Figure 6 shows the friction coefficient of different friction pairs. From the time-varying friction coefficient (Fig. 6a), it can be seen that in the initial stage, the contact of the friction pair is unstable and the friction coefficient is large due to the micro concavity, and then with the friction, the contact of pairs tends to be stable. Also, the natural cartilage has two phase-loading characteristics. In the initial stage, the hydraulic loading mechanism of cartilage lags because of the influence of the viscoelasticity of cartilage, which makes the initial friction coefficient larger.
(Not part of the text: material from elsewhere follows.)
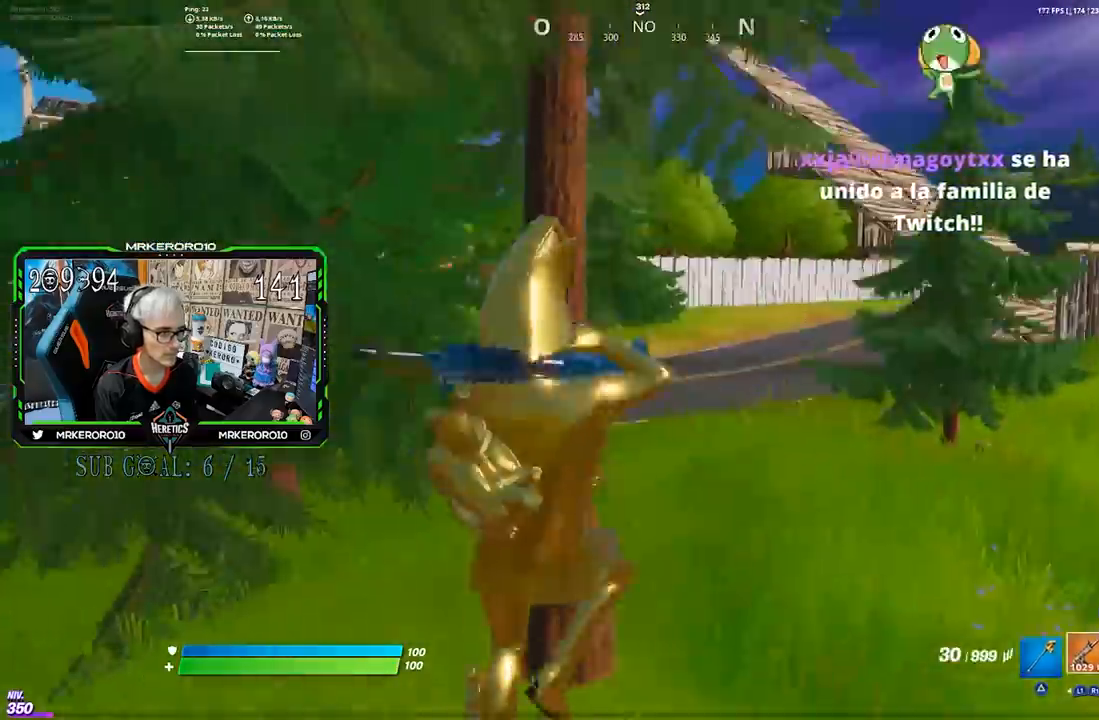
{"buttons": [], "left_stick": "up-right", "right_stick": "up", "events": [[33, "R1", "up"], [33, "SQUARE", "down"], [100, "SQUARE", "up"], [167, "SQUARE", "down"], [267, "SQUARE", "up"], [300, "SQUARE", "down"], [367, "SQUARE", "up"], [467, "right_stick", "up"]]}
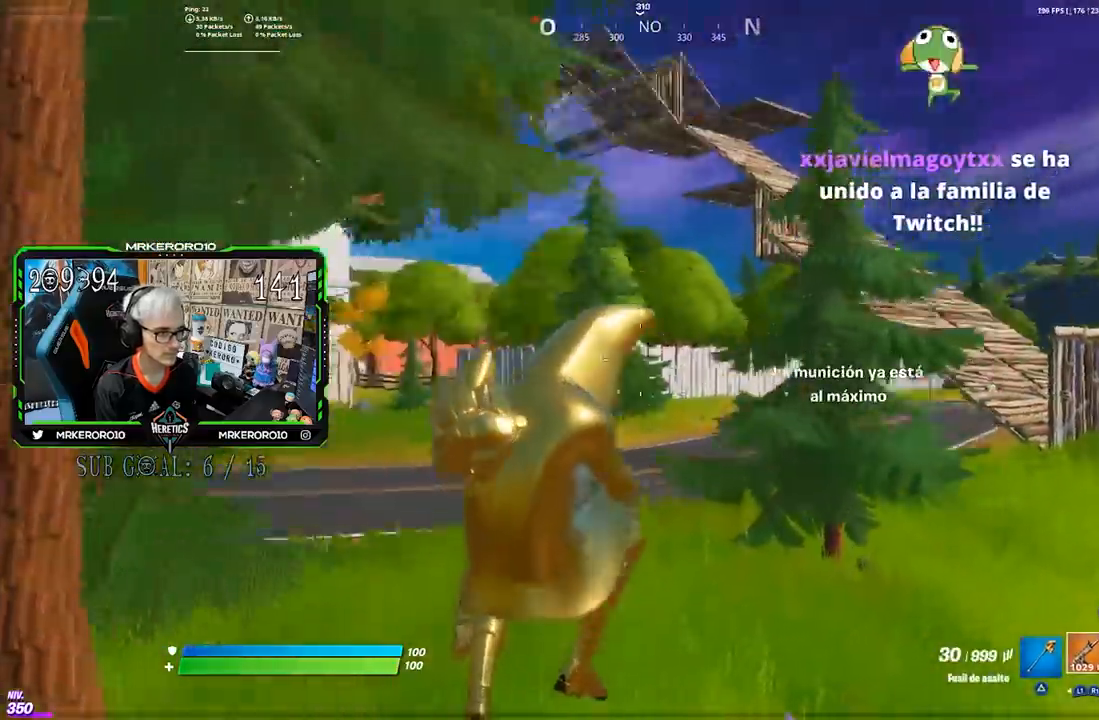
{"buttons": [], "left_stick": "up-right", "right_stick": "center", "events": [[67, "right_stick", "center"]]}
But with the increase of friction time, the hydraulic loading mechanism of cartilage gradually responds, and the soft bone surface is evenly loaded, which makes the friction coefficient gradually stable. The friction coefficients of the PEEK/articular cartilage and CoCrMo alloy/articular cartilage friction pairs change similarly, with the friction coefficients decreasing sharply and then stabilizing. The friction coefficients of ceramic/articular cartilage decrease sharply at first, then increase slowly and stabilize.

Fig. 6

The friction coefficient of different friction pairs. a Time-varying friction coefficient; b stable friction coefficient

It can be seen from Fig. 6b that the friction coefficients of ceramic/articular cartilage decrease significantly compared with the others. This is because the friction coefficient is closely related to the tissue characteristics of the material. The hardness, strength, modulus of elasticity, and other parameters affect the friction coefficient of the material. The hardness of the ceramic is far greater than that of the other two materials. During the wear process, the surface damage of the ceramic is slight, and the micro-convex body on the cartilage surface is gradually flattened under the complex friction such that the surface contact area increases, and the friction coefficient is minimal. It can be seen from the creep characteristics of the three pairs in Fig. 5 that under the same load, the normal deformation of ceramic/articular cartilage is the largest. In other words, the actual contact area of ceramic/articular cartilage is the largest, that of CoCrMo alloy/articular cartilage is second, and that of PEEK/articular cartilage is the smallest.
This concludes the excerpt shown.